Sono davvero felice quest’oggi di parlare di “Coraline”, capolavoro per grandi e piccoli magistralmente scritto da Neil Gaiman. Non è la prima volta, per fortuna, che quest’opera viene venduta nelle librerie italiane: la versione inglese è uscita nel 2002 e la Mondadori l’anno successivo l’ha pubblicato qui, con una copertina cui sono molto affezionata, perché disegnata dal maestro Dave McKean.
Questo mese, “Coraline” trova una nuova luce con questa meravigliosa edizione: cambiando look, la mano è passata al famoso illustratore Benjamin Lacombe. E che dire, trovo sia un perfetto erede! Da anni lo seguo sui social e amo il suo particolare tratto, molto evocativo, surrealista e dalle tinte fiabesche. La caratteristica visiva che più di tutte lo identifica sono gli occhi: lo sguardo dei suoi personaggi trasmette subito delle emozioni forti allo spettatore, che non può fare a meno di perdersi in quell’oceano delicato e intenso al tempo stesso. A breve scoprirete quanto lo sguardo sia importante per la storia di cui stiamo parlando.

* **COSA SI CHIEDE**
- a) Stampa il passo della recensione di «Coraline» che comincia con le parole "Sono davvero felice" e si chiude dopo "maestro Dave McKean.".
- b) Porta avanti la recensione di «Coraline» dopo l'ultima frase riportata.

* **DATI GREZZI**
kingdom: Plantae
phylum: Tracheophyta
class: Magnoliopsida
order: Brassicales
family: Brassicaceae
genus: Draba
--
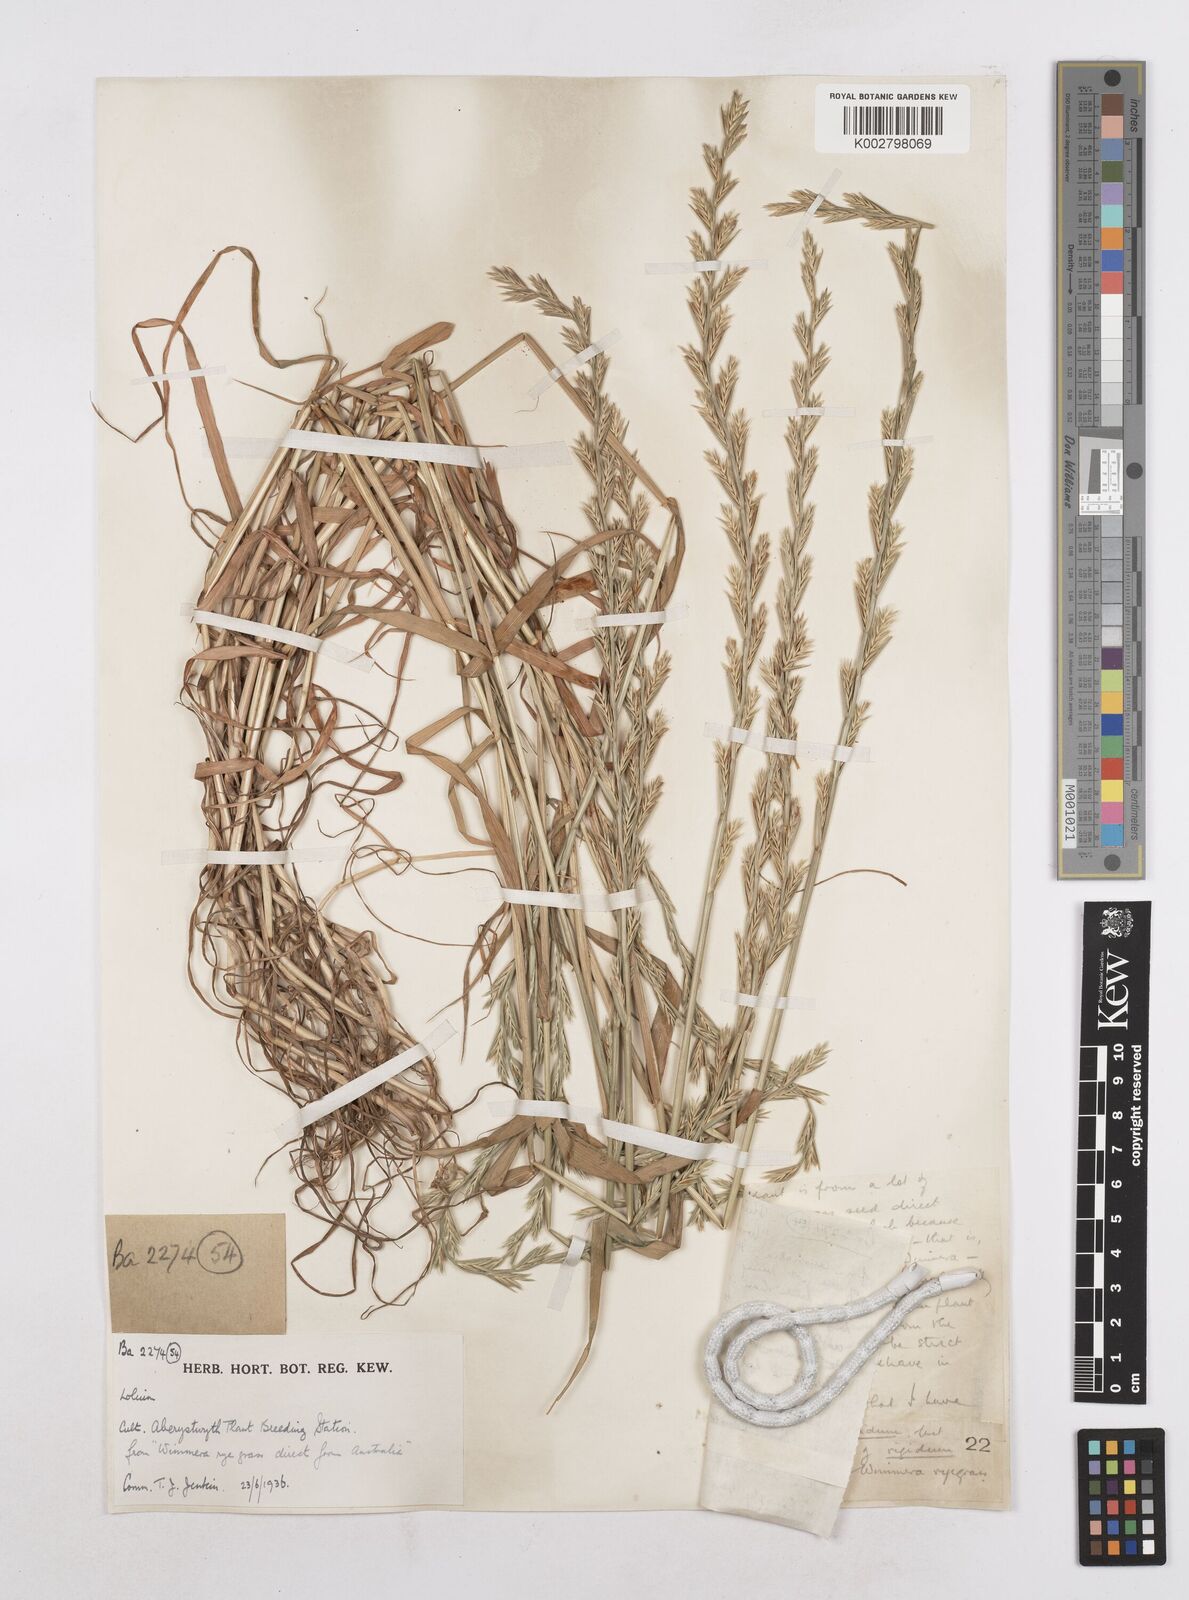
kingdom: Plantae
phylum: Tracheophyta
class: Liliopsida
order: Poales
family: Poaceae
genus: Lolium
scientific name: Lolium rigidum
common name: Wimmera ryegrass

* **LE RISPOSTE**
- a)
Sono davvero felice quest’oggi di parlare di “Coraline”, capolavoro per grandi e piccoli magistralmente scritto da Neil Gaiman. Non è la prima volta, per fortuna, che quest’opera viene venduta nelle librerie italiane: la versione inglese è uscita nel 2002 e la Mondadori l’anno successivo l’ha pubblicato qui, con una copertina cui sono molto affezionata, perché disegnata dal maestro Dave McKean.

- b)
L’ispirazione al gotico, poi, invade ogni sua opera, facendo fuoriuscire inquietudine e fascino. Non si può smettere di ammirare le sue illustrazioni e trovo che abbia rappresentato la copertina di “Coraline” in maniera impeccabile nella sua essenzialità.
L’immagine di Lacombe ha una storia da raccontare, che di fatto riflette ciò che Gaiman ha narrato tra le pagine, dando al lettore un punto di partenza per volare con la fantasia.
Tutto ha inizio con il trasloco della famiglia Jones, in una casa così grande che a sua volta è suddivisa in diversi appartamenti e abitata da altri bizzarri inquilini. La piccola Coraline ha una genuina curiosità e non si fa problemi nell’esplorare il circondario, alla ricerca di qualcosa di interessante. Perfino quella porta in legno e murata, suscita in lei un certo interesse.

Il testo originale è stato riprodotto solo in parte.